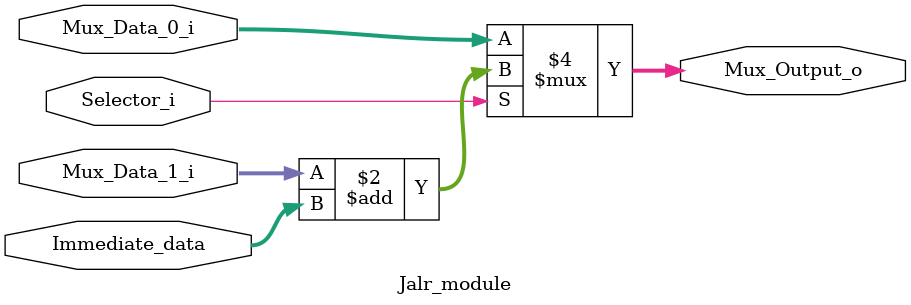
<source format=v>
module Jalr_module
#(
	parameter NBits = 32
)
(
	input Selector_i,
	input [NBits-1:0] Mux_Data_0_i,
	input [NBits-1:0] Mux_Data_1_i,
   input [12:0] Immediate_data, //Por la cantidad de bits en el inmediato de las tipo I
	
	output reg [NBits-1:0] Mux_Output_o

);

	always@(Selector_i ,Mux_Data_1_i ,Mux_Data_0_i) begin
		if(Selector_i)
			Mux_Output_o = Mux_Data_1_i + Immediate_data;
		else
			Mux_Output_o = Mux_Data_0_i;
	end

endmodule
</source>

----------

■ Exercise directions: Write out every record above exactly as it stands, but leave out the pictures.

■ Answer below:
<source format=v>
module Jalr_module
#(
	parameter NBits = 32
)
(
	input Selector_i,
	input [NBits-1:0] Mux_Data_0_i,
	input [NBits-1:0] Mux_Data_1_i,
   input [12:0] Immediate_data, //Por la cantidad de bits en el inmediato de las tipo I
	
	output reg [NBits-1:0] Mux_Output_o

);

	always@(Selector_i ,Mux_Data_1_i ,Mux_Data_0_i) begin
		if(Selector_i)
			Mux_Output_o = Mux_Data_1_i + Immediate_data;
		else
			Mux_Output_o = Mux_Data_0_i;
	end

endmodule
</source>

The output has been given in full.